I rushed the girls out the door shortly after our afternoon snack, Lucy chose to push her new baby stroller, Abby climbed on her hot pink balance bike, and the dog practically put on his own leash.
“Come on Abs! Let’s go a little bit faster!” These were the words I spoke just before I heard it – the crash of the bicycle, her piercing cry, my name being repeated over and over again… “MOMMMY, MOMMY, MOMMY!!!”
The next few moments were scary, I’m thankful for a kind neighbor whom I had never met before, and two sweet boys who stood over Abby with genuine concern and faces marked with worry for my little girl.

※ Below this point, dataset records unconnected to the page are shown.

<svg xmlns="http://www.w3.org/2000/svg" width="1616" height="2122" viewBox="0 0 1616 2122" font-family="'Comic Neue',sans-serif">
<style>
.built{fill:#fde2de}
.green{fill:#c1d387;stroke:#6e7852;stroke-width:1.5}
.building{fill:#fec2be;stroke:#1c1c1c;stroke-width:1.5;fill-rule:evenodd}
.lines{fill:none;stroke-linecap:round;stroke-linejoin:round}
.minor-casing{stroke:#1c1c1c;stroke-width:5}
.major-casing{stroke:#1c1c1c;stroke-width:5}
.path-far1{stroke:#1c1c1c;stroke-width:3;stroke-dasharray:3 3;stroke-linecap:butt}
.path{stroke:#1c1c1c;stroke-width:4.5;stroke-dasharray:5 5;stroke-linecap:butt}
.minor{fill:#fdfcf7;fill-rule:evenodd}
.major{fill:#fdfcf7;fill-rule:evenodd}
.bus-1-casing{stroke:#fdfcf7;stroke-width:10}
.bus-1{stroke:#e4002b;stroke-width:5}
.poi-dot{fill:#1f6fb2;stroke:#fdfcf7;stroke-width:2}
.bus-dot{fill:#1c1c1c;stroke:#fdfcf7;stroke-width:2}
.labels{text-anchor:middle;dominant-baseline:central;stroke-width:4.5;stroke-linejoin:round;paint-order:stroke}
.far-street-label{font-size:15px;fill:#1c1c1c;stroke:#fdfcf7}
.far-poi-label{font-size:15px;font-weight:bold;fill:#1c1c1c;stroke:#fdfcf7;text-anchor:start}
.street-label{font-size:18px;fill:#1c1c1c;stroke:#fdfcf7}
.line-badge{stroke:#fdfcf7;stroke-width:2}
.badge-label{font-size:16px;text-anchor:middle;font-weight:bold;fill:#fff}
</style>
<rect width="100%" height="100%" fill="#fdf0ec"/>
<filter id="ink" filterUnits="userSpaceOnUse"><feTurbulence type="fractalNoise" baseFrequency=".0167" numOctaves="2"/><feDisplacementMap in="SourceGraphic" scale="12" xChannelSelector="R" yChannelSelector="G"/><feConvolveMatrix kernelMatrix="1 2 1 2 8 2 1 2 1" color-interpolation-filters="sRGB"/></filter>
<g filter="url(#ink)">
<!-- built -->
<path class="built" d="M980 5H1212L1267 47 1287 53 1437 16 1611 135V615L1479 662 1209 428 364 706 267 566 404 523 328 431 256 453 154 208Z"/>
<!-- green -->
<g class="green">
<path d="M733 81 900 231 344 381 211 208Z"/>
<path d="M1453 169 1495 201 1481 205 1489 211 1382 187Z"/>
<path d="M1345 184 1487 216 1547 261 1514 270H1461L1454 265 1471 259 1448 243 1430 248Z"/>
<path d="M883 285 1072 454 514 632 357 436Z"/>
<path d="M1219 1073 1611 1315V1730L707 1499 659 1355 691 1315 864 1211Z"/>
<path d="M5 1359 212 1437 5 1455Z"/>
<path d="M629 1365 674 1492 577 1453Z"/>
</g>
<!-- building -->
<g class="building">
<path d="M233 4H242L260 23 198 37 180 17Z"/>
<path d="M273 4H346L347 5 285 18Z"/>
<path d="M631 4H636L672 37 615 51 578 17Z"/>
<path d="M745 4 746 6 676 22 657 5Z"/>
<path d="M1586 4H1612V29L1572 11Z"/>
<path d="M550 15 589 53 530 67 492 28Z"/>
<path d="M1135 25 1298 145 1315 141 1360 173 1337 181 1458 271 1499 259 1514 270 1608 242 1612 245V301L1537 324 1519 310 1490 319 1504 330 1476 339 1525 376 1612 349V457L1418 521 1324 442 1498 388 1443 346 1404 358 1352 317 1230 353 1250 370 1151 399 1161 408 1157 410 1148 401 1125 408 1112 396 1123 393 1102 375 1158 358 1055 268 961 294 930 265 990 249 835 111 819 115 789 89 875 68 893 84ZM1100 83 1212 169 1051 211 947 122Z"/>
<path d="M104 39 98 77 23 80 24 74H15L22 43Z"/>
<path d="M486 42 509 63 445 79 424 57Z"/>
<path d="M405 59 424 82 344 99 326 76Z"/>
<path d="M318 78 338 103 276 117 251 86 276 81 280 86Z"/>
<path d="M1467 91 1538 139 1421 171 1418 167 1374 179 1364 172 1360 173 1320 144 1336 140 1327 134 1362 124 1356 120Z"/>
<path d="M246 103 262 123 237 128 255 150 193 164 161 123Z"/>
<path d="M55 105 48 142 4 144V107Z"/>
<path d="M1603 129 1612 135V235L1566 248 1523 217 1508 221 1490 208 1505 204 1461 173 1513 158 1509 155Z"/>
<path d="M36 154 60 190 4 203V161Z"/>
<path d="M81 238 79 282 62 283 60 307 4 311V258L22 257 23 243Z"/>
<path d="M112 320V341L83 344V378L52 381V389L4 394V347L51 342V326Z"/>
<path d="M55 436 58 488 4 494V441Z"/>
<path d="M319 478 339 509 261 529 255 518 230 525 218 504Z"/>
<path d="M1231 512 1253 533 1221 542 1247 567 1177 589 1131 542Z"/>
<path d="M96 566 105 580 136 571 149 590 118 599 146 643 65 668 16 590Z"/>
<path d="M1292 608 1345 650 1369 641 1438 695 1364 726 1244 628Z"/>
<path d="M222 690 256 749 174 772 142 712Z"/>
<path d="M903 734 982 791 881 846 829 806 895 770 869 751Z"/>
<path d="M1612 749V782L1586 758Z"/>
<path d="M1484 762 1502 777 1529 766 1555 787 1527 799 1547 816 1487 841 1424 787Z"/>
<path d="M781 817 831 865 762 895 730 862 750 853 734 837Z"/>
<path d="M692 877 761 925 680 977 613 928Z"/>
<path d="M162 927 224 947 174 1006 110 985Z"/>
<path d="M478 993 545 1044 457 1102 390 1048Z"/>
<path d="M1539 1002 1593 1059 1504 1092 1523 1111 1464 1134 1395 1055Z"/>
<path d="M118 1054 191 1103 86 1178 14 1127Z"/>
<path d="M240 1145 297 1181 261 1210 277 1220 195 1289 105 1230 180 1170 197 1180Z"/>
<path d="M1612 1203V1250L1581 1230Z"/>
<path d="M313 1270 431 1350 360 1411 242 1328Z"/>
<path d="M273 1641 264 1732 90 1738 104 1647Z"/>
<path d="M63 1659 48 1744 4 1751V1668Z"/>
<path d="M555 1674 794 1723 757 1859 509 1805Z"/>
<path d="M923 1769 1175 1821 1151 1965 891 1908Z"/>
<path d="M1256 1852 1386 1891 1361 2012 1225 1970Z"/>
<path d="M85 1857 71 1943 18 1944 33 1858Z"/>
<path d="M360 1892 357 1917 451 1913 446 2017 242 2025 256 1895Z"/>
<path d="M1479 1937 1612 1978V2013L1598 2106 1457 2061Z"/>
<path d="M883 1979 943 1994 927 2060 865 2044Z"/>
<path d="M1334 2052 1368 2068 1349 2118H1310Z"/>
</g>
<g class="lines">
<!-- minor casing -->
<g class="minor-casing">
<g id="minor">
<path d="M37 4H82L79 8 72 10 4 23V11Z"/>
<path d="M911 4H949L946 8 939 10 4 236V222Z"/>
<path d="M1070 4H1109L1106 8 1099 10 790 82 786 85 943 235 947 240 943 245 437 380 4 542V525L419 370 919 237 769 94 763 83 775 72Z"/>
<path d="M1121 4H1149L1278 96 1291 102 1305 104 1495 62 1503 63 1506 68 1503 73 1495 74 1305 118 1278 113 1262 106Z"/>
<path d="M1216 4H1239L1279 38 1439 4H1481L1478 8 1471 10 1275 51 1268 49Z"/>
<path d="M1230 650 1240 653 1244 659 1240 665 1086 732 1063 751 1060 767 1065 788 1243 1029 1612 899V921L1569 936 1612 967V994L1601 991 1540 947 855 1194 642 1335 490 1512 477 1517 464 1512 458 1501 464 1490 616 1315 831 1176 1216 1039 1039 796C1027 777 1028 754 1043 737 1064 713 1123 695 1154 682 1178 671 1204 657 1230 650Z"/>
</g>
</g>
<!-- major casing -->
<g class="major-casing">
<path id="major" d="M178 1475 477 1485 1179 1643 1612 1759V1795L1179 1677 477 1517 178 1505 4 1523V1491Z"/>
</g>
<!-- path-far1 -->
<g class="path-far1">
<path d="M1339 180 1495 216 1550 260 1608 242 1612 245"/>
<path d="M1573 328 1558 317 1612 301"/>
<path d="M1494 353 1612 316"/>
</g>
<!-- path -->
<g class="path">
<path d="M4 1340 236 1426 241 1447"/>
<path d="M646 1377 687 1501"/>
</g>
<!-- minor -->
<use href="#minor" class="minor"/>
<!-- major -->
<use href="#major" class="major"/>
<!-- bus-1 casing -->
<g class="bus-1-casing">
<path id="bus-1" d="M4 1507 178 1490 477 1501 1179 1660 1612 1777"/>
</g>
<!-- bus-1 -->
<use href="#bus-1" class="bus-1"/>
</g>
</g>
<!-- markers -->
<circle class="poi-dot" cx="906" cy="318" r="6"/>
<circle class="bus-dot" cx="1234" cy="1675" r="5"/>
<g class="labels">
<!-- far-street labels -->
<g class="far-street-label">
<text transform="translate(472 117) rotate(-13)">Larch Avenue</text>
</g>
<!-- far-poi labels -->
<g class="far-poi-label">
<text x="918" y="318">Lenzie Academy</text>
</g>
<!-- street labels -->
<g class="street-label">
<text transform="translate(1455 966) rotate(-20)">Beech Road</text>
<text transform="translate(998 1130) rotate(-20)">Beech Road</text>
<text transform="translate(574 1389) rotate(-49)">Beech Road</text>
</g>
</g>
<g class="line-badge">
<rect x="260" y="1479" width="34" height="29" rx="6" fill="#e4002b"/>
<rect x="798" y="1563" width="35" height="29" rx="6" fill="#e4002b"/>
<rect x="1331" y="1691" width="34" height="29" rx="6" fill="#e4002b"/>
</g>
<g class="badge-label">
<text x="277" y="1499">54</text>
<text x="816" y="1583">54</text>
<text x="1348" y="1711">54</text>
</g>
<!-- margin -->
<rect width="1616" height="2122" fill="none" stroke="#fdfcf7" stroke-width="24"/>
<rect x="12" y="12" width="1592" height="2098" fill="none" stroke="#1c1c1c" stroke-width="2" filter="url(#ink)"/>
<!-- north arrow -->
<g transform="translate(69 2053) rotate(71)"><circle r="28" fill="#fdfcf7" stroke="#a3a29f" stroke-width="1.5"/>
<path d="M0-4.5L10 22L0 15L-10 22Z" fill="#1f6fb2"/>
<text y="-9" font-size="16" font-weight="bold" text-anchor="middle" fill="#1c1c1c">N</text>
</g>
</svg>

Her crash could have been so much worse, fortunately all that came of it were a few muddy places on her clothes, a big knot on her forehead and a dent in her helmet.
I picked my sweet girl up and carried her the rest of the way home, our dog following dutifully behind, as if he understood the situation completely.
As we approached the house, my always expressive child said, “Mommy, you shouldn’t have told me to go faster, it was too fast for me!”
My heart sank to my stomach, the mommy guilt hit me hard, and there was no way around it. Right there in the driveway I apologized profusely for my mistake, and in predictable Abigail fashion she sweetly said, “It’s ok Mommy, I forgive you.”
What struck me about this whole situation is that Abby is not a fearful child, and she is actually very confident and skilled on that little balance bike. But there was something about that moment that struck fear into her sweet heart, and she knew that it was unsafe. She wanted to listen to that little voice that was whispering, “go slow, be careful here child…” but another voice, one that was actually audible, was telling her otherwise.
Which voice do I most often obey? Do I give the Holy Spirit the same attention that my pastor, close friend and husband receive? If I did, would I avoid the crash and the pain that so often comes with it?
Thank you Father for blessing me with a little girl who trusts, and who is teaching me to do the same.